Revenue per available room for the quarter declined 81.6% year over year. This represents the largest decline in RevPAR for the market in modern history, according to PwC.

"You won't see meaningful increases in operating metrics for Manhattan hotels until we see a return of the business traveler, and that likely comes after a widely distributable vaccine and therapeutics become available," PwC U.S. hospitality and leisure managing director Warren Marr said in the report.

Luxury and upper-upscale tiers have the most room closures, at 76% and 70%, respectively, with 6% of upper-upscale hotels permanently closed, highest among tiers. It's not surprising that, given their operating cost structures, higher-priced hotels are disproportionately affected, according to PwC, which added that based on conversations it has had with industry stakeholders, additional permanent closures of Manhattan hotels is an option increasingly under consideration.

About 2,700 of the current room closures are reported to be permanent. Properties in Midtown reported to have permanently closed include the Blakely, Maxwell, Courtyard Herald Square, Courtyard Fifth Avenue, New York Marriott East Side and the Omni Berkshire Place. Additional closures include the W New York Downtown and the Excelsior Hotel on the Upper West Side. Earlier this month, it also was reported that the 478-room Hilton Times Square will close in October, although it is not yet clear whether it will be permanent or simply long-term.

Unemployment rates for New York City reached historic levels during the second quarter, and averaged 17.9% from April through June. During the period, of the nine sectors tracked by the New York State Department of Labor, leisure and hospitality had the most job losses, totaling 278,900 jobs lost out of a total of 758,000 jobs during the quarter, or nearly 37%.

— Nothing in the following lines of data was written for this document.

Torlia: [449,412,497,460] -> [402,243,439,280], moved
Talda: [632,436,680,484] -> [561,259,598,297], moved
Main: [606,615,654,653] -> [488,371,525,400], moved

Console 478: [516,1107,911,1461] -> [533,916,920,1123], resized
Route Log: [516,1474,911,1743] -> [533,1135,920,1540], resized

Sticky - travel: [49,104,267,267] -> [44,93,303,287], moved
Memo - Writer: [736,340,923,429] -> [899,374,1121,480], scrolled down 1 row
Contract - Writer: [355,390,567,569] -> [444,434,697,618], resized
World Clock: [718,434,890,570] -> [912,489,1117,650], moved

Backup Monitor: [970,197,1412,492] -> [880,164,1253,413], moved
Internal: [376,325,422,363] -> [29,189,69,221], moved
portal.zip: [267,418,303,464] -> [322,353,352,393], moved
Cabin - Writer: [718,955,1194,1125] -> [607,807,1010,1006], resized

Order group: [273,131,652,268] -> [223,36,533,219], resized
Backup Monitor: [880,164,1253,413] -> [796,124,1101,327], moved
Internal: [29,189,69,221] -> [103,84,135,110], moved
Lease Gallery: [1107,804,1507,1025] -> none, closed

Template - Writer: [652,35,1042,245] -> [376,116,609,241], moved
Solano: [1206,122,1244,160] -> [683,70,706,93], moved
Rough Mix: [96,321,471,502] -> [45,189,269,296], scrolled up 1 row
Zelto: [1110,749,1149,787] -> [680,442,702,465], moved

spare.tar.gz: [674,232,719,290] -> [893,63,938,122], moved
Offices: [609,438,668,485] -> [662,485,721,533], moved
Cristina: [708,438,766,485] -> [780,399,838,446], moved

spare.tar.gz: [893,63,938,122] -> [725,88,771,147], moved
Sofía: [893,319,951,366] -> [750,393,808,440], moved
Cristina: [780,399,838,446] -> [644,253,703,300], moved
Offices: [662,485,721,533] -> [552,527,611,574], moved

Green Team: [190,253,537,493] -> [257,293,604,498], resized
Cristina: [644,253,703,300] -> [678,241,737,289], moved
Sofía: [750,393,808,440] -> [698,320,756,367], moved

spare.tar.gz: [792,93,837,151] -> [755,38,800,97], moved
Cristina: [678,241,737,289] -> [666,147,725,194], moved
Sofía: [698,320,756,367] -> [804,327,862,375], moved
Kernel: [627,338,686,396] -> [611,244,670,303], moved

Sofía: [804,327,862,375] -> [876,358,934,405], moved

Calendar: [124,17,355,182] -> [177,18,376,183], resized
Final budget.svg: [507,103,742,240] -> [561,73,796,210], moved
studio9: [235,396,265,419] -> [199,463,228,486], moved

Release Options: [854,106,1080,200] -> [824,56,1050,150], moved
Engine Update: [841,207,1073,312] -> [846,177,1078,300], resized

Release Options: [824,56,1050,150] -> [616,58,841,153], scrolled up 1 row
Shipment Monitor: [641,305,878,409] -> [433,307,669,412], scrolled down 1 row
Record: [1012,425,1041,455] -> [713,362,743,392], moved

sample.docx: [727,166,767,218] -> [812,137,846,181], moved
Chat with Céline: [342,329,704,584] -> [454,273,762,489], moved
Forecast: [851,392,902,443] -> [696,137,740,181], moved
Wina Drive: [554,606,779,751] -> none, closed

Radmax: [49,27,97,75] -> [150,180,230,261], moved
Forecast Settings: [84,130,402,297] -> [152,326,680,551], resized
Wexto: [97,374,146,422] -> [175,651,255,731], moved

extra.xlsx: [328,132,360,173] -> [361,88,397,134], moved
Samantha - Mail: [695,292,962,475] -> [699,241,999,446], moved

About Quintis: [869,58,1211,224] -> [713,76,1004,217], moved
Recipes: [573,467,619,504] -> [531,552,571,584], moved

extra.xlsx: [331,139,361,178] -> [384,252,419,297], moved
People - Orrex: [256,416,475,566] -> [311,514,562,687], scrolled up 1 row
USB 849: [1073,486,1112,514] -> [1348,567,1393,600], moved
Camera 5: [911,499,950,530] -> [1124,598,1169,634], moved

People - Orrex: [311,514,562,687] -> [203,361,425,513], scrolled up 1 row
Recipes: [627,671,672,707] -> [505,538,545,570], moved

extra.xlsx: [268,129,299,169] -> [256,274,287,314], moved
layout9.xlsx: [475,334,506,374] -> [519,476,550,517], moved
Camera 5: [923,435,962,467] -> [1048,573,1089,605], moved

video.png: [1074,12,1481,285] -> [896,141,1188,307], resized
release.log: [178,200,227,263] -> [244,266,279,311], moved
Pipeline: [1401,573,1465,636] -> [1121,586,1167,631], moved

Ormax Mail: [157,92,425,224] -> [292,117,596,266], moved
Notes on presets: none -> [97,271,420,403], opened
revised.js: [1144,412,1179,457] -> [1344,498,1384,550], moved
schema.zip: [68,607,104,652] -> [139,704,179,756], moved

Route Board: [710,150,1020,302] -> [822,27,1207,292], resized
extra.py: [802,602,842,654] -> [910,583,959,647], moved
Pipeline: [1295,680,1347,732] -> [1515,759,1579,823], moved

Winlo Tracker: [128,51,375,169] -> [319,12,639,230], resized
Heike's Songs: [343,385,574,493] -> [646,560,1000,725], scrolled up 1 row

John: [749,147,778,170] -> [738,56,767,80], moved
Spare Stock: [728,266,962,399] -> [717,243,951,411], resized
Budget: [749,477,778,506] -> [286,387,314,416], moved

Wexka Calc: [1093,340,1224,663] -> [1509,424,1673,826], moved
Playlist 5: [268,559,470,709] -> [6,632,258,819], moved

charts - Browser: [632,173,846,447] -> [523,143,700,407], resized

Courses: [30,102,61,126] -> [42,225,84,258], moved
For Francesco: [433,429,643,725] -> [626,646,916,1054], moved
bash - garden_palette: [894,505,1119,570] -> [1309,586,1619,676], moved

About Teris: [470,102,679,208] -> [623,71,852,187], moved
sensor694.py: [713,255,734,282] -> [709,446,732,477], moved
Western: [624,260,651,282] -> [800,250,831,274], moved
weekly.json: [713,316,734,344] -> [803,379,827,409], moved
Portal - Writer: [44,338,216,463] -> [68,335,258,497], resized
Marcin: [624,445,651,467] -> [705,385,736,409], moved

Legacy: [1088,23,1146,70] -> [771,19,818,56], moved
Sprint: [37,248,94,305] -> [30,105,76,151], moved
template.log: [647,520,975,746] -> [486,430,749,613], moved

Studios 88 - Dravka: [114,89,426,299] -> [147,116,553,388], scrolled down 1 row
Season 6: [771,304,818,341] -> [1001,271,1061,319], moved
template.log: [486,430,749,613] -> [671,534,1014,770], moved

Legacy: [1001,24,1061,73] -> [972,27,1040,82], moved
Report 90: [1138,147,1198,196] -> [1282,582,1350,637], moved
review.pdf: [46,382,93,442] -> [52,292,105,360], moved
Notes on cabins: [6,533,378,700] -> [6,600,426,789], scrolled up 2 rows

As many hotel industry leaders have noted, lodging demand is affected by corporate office reopenings for employees. The PwC report shows that second-quarter office-leasing activity in Manhattan fell to a 25-year low of 2.5 million square feet, compared with the quarterly average of 8.4 million square feet during the prior three years. For the future, companies are expected to "de-densify" existing Manhattan offices and open additional office space in suburban locations. Manhattan leasing activity is expected to focus on short-term renewals and extensions, renegotiations of certain deal terms and concessions, with subleasing of space becoming more prevalent, according to the report.